Desde niña he convivido (por mi cercanía con África) con una escultura sobria, de rasgos tan contundentes como parcos. Igualmente, los componentes más surrealistas de la creación, me han acompañado en un devenir forjado por una atípica familia artística. Por esta razón, al enfrentarme con los trabajos de Lezama, se han despertado en mí dos sentimientos homogéneos: el que vivo como persona individual y el que comparto con el resto de seres humanos. Se trata de sentimientos que nos unen al clan por medio de ese tótem que reconocemos como protector, pero que también nos mueven de forma personal al reconocer en él nuestra historia e intimidad.

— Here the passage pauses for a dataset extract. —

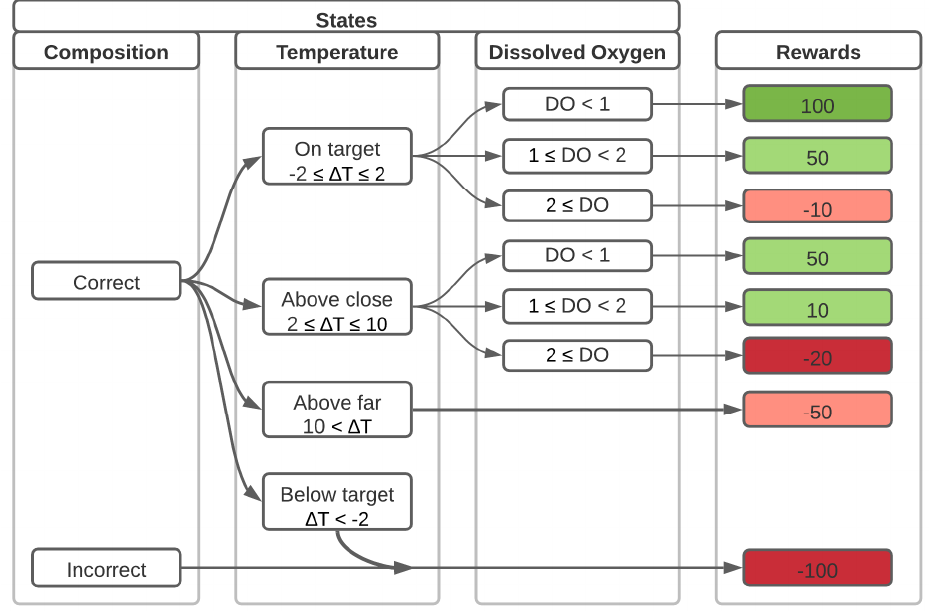
Figure 9. Rewards for the final states with the correct composition.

Patxi Xabier Lezama traza sus emblemas desde la mitología del País Vasco, pero el tótem es universal y en él nos reconocemos. Sin embargo, y como todo artista de sólidos fundamentos, su obra no sigue un esquema unívoco. Es cierto que, en muchas de sus creaciones, la verticalidad nos empuja a lugares del espíritu. Pero en esa verticalidad lo ancestral figurativo se mezcla con lo también ancestral (no lo hemos inventado nosotros) abstracto. Y, muy especialmente, sus obras destilan ese componente surreal sin el cual la humanidad sería, desde luego, mucho más tediosa. Porque todos y todas hemos tenido sueños, porque todos y todas nos hacemos preguntas ante el enigma. Y desde luego, las esculturas de este artista son continuas apelaciones a la interrogación.
Sin concesiones a lo fácil, viviendo la escultura desde su propia historia, Lezama nos deja imágenes de una fuerte personalidad, porque el aire de familia que pueden tener algunas de las obras se rompe cuando se vive cada una de las obras desde la extrema individualidad de cada ser humano; una individualidad, en este caso, teñida de lo surreal y hermanada con el misterio, pero también con la belleza en algún momento aliada a lo siniestro. En todo ello nos recreamos ante una pregunta final sin respuestas unívocas.